Ao proibirem a aplicação de cotas raciais em instituções estaduais de ensino superior, deputados de Santa Catarina se esqueceram, de maneira conveniente, que boa parte de seus antepassados foi privilegiada por cotas — eles tiveram direito de receber terras do governo brasileiro. Um benefício que jamais foi concedido aos negros escravizados cujos descendentes, agora, estão ameaçados por outra injustiça.
Uma olhada nos sobrenomes dos 40 deputados estaduais catarinenses mostra que pelo menos 21 têm sobrenomes alemães ou italianos (como o meu, por sinal): 13 estão entre os 24 que votaram a favor do projeto.
O Brasil que consta como sobrenome político do parlamentar do PL autor da proposta é postiço — ele ao nascer foi registrado como Alexander Alves Pereira. Contrária à proposta, a deputada Paulinha (Podemos), ressaltou, na votação, que na Assembleia Legislativa de Santa Catarina não há nenhum deptuado negro.
A entrega de pedaços do território brasileiro a estrangeiros brancos que aqui se dispusessem a trabalhar como agricultores vem desde 1808, quando D. João VI transferiu a sede do reino português para o Rio de Janeiro.
Em 1814, em plena vigência da escravidão, o rei formalizou o convite para que estrangeiros viessem para ao Brasil. Um decreto de 1820 definiu que o governo doaria para cada família 160.000 braças quadradas de terras, cavalos, vacas, bois, além de um terreno para a comunidade e área para a edificação de uma cidade — é o que diz o site da prefeitura de Águas Mornas (SC), cidade de forte influência alemã.
As províncias do Sul foram as que mais recorreram à mão de obra imigrante, especialmente, Santa Catarina. Em 15 de junho de 1836, o governo provincial publicou lei que incentivava a colonização, inclusive por estrangeiros.
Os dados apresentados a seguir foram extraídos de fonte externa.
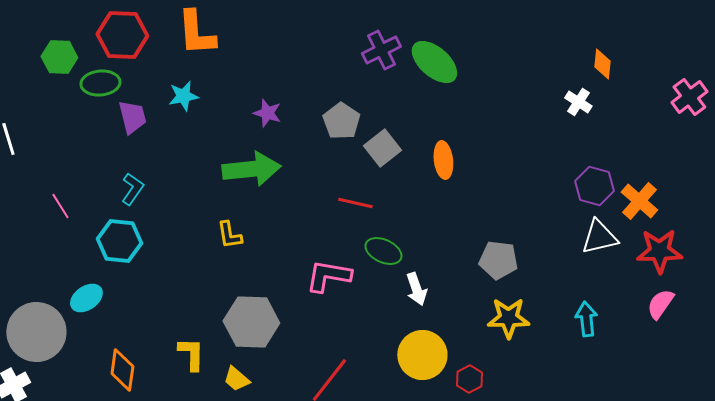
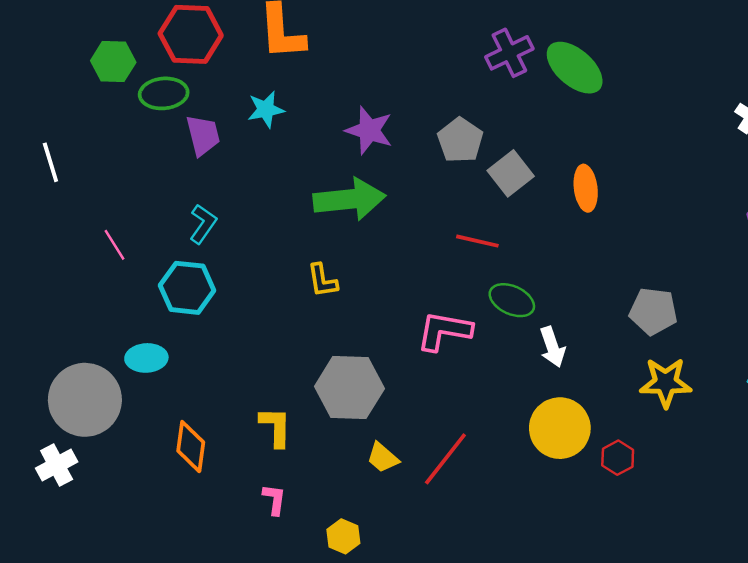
purple star: (267, 113) -> (369, 130), size x1.4
cyan ellipse: (86, 298) -> (146, 358), turned 32
yellow trapezoid: (236, 379) -> (383, 458), moved

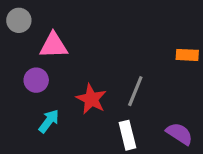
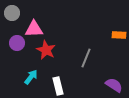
purple circle: (36, 80) -> (17, 43), moved
red star: (91, 99) -> (46, 50), moved
white rectangle: (127, 135) -> (58, 86), moved

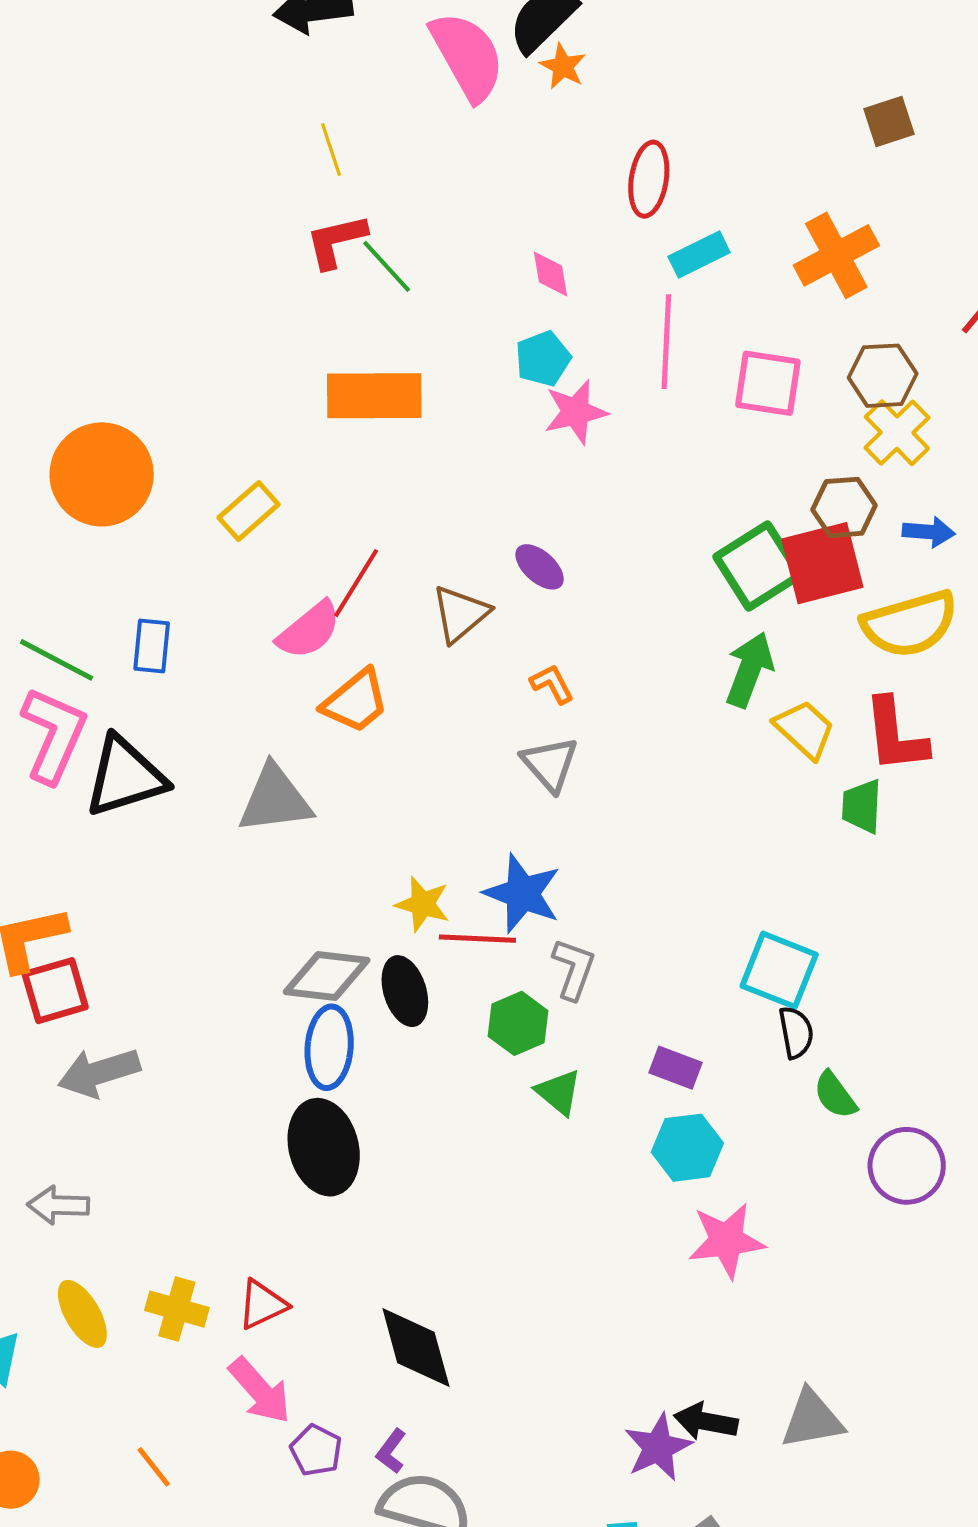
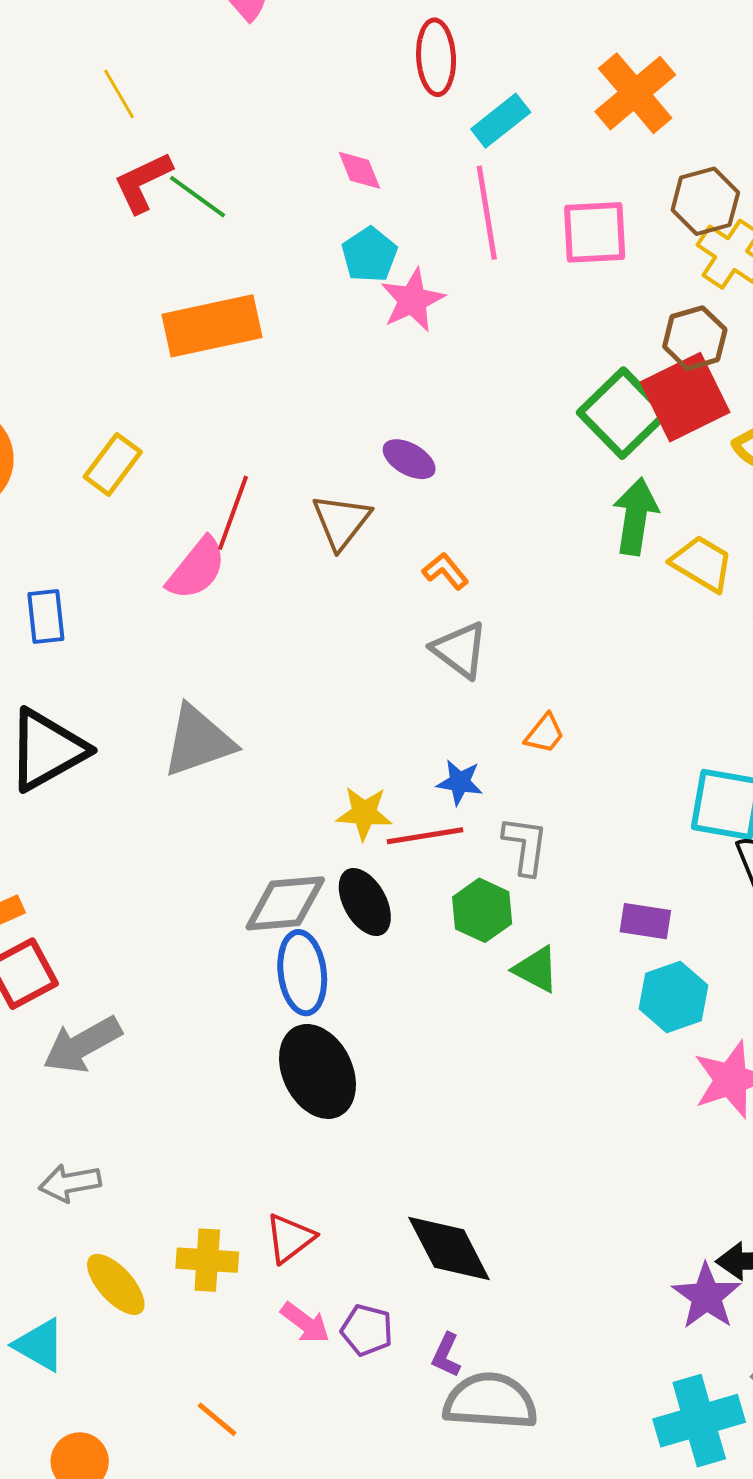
orange trapezoid: (355, 701) -> (545, 734), moved, size x0.6
blue star: (522, 893) -> (460, 782), size x0.6
pink arrow: (260, 1391) -> (305, 1323), size x0.7
purple pentagon: (316, 1450) -> (367, 1330), moved

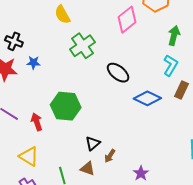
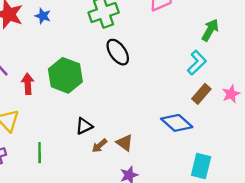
black ellipse: (118, 73) -> (118, 52), moved
blue diamond: (147, 98) -> (177, 123), moved
brown triangle: (87, 168) -> (125, 143), moved

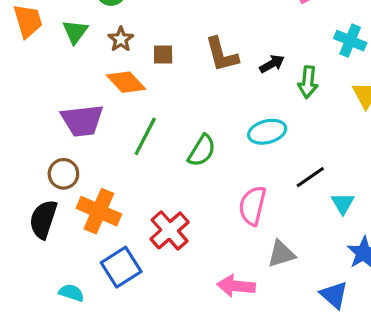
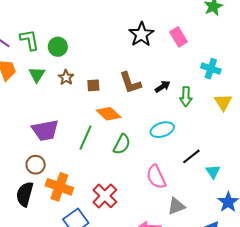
orange diamond: (126, 82) -> (109, 114), moved
pink semicircle: (253, 206) -> (156, 177), turned -35

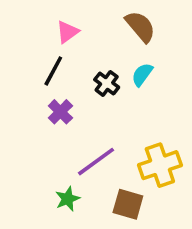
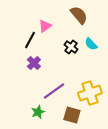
pink triangle: (68, 32) -> (45, 26), moved
cyan semicircle: (142, 75) -> (91, 44), moved, turned -80
black cross: (107, 83) -> (71, 47), moved

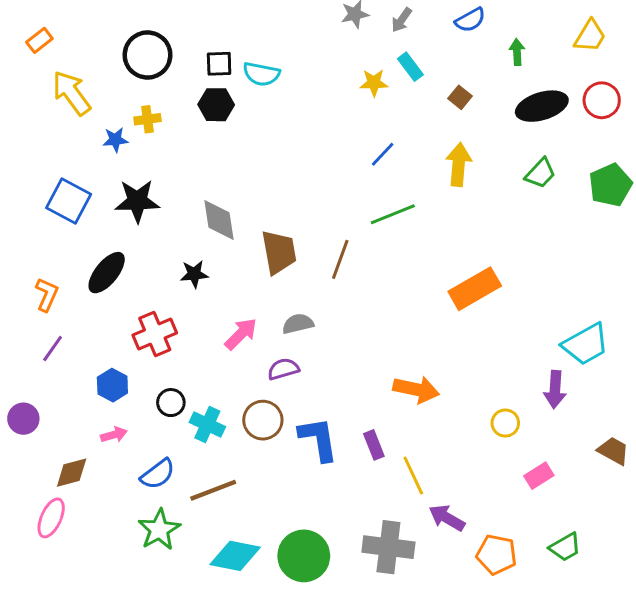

Foi o que permitiu a colonização italiana na Freguesia de São João do Alto Tijucas, hoje município de São João Batista.
A generosidade com terras alheias (pertenciam a indígenas) foi tanta que, no ano seguinte, o governo imperial sustou a promoção dessas iniciativas de colonização/invasão. Isso, porque a Assembleia Provincial de Santa Catarina exagerara na dose das concessões. É isso mesmo: o legislativo que agora aprova lei que prejudica pretos e negros foi ao mesmo que distribuiu em excesso terras e benesses para os brancos. Neste ponto, suas excelências não podem ser acusadas de traírem a história, honram a discriminação cometida por seus antecessores.
Aprovada com votos da direita — principalmente, do PL — a proposta deverá ser declarada inconstitucional. Em 2012, o Supremo Tribunal Federal rejeitou uma ação fo DEM (antes, PFL; hoje, União Brasil) contra as cotas.
Mas o projeto, aprovado por 24 votos a sete, é importante por mostrar a permanência do racismo institucional que, mais uma vez, veste a fantasia de defesa de valores como impessoalidade e da meritocracia para defender privilégios que atravessam gerações. Deputados herdeiros de beneficiados por cotas tratam de impedir qualquer tipo de concorrência, barram um mínimo de reparação histórica.
Renovam também a intenção de representantes do agronegócio do fim do século XIX que queriam ser indenizados pelo fim da escravidão: afinal, não eram mais donos daqueles seres humanos, esta propriedade indecente lhes fora confiscada. O Brasil — ainda que colocado artificialmente no sobrenome do tal deputado — não cansa de mostrar sua cara.